A colega de turma Camila Rodrigues, 13 anos, relata que a conquista no Ideb foi “muito importante” por se tratar de uma escola situada em uma área marcada pela criminalidade, “distante” do centro de Belém. “Foi impressionante e surpreendente, porque são os nossos estudos ali. Estou orgulhosa de estudar aqui e espero que, ano que vem, seja uma nota mais alto”, falou animada dentro da sala de aula, após a realização de uma validação trimestral.
A adolescente ressalta o sentimento maior em participar das atividades curriculares, ir às aulas e aprender “mais e mais” com os professores. “Senti orgulho e isso me motiva, sim”, repetiu. Em casa, a aluna contou sobre o desempenho da escola no ranking nacional para a mãe dela, que recebeu a notícia com o mesmo orgulho e esperança de um futuro melhor para a filha. A partir de agora, Camila acredita que é mais “fácil” enfrentar os desafios que surgirem no dia a dia. “As coisas que os professores passam podem ser confusas, então o desafio é aprender para passar de ano e conseguir uma nota boa para a minha escola. Espero uma nota mais alto no Ideb e que a gente tenha mais nível de aprendizagem”, completou, opinando que a educação pode ajudar os jovens que estão “no mundo do crime” a aprender valores e princípios da vida.
Projeto de prevenção à violência colabora com novo momento
A Unidade Seduc na Escola (USE 6) teve participação nesse processo, por meio do projeto de prevenção à violência, o Observatório da Violência e das Juventudes, criado em 2012. A unidade abrange dez escolas dos bairro da Terra Firme, Canudos e Marco, além do Centro de Reabilitação Química localizado ao Marco. Segundo o gestor da USE 6, Jones Barros, a implantação do projeto levou à elaboração do Plano de Segurança Escolar, por cada colégio da rede pública estadual de ensino, cuja meta é reduzir a violência escolar. Na prática, as escolas informam as ocorrências mensais para o Observatório, que a partir das informações age com intervenções.
“De porte da violência de agressão física, verbal, a gente age com palestras, oficinas, ciclos de rodas e diálogos.
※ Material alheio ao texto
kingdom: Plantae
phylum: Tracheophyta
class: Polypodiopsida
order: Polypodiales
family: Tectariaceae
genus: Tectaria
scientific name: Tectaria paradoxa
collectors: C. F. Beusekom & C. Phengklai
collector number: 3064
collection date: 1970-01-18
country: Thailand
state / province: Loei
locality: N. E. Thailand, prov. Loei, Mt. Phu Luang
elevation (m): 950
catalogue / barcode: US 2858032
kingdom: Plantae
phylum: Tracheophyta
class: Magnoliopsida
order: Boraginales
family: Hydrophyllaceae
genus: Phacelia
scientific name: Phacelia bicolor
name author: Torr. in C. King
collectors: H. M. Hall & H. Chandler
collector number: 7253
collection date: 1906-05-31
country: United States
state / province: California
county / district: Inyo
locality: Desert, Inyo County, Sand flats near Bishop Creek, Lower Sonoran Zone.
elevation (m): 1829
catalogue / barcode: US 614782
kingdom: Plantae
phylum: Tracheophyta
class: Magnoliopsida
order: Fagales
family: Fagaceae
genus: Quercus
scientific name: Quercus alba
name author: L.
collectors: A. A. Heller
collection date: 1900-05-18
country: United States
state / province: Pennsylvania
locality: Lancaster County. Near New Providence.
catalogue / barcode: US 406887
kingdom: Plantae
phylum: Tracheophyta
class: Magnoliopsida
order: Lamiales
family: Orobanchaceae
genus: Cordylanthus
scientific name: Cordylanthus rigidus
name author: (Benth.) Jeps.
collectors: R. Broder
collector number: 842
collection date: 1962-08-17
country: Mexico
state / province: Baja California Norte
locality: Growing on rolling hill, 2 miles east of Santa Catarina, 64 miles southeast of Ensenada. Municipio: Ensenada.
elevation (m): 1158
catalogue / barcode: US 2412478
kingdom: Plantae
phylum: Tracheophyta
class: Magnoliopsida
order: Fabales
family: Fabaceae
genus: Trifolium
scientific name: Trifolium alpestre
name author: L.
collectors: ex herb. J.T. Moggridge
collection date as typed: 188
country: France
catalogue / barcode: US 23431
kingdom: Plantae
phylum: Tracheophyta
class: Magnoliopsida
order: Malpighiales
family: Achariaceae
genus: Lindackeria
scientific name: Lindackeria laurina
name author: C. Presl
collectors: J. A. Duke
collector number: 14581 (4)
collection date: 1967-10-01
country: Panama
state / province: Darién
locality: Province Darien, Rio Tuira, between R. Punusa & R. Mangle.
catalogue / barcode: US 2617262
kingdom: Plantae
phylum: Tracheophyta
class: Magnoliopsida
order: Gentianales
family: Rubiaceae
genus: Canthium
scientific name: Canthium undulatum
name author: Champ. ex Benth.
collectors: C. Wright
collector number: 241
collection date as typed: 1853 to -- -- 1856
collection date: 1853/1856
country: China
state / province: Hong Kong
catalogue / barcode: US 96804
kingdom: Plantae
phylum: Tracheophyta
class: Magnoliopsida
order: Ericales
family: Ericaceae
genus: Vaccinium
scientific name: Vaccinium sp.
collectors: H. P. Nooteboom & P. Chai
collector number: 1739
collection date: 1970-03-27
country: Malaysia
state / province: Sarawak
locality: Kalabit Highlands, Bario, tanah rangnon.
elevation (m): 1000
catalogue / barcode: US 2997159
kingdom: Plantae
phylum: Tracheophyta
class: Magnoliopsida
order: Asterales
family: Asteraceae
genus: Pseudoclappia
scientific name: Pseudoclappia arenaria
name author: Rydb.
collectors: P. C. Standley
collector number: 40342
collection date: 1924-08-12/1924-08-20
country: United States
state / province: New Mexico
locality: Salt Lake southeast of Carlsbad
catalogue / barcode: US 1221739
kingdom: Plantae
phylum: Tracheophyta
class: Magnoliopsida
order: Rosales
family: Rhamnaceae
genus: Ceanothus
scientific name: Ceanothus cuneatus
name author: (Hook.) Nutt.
Temos utilizado a prática da justiça restaurativa, que é a reconciliação, e conversa com pais. Essas ações demandadas pelo observatório vão ao encontro daquilo que as ocorrências demandam”, explicou Barros. Embora não revele em números absolutos, ele calcula uma redução de 80% no número de ocorrências registradas pelas escolas junto ao projeto nos últimos dois anos. “Você tem toda uma política do Pro Paz, do Proerd e das universidades que são parceiros”, pontuou.
Entre as ocorrência “mais comuns”, está a agressão verbal entre alunos, em sua maioria, e entre alunos e professor. “O importante é que essas ocorrências estão reduzindo. As escolas são espaços de conflitos e diferença. Temos escolas com quase três mil alunos. Temos jovens que estão na sua puberdade. O importante é que ao agir na prevenção estamos evitando um número significativo (de novos registros)”, avaliou o gestor, criticando que a escola não pode se transformar em um “campo de batalha” que provoca a evasão escolar e a consequente queda no resultado do Ideb.
De acordo com Barros, a USE já fez o quarto encontro na Ufra (Universidade Federal Rural da Amazônia), cuja temática foi a avaliação da aprendizagem na rede estadual de ensino. Em parceria com a Uepa, ele informa que a unidade buscou oficinas dos descritores de Língua Portuguesa e Matémática, com foco na melhoria no Ideb. “Tivemos um resultado além da meta projetada. O desafio maior é no próximo ano manter esse resultado ou superar. É o momento de ficarmos alegres e também perceber que aumentou a responsabilidade de planejamento, de ação, de intervenção, porque não podemos descuidar. Isso vai demandar esforço de gestão, de ação docente e discente, porque não podemos cair”, finalizou.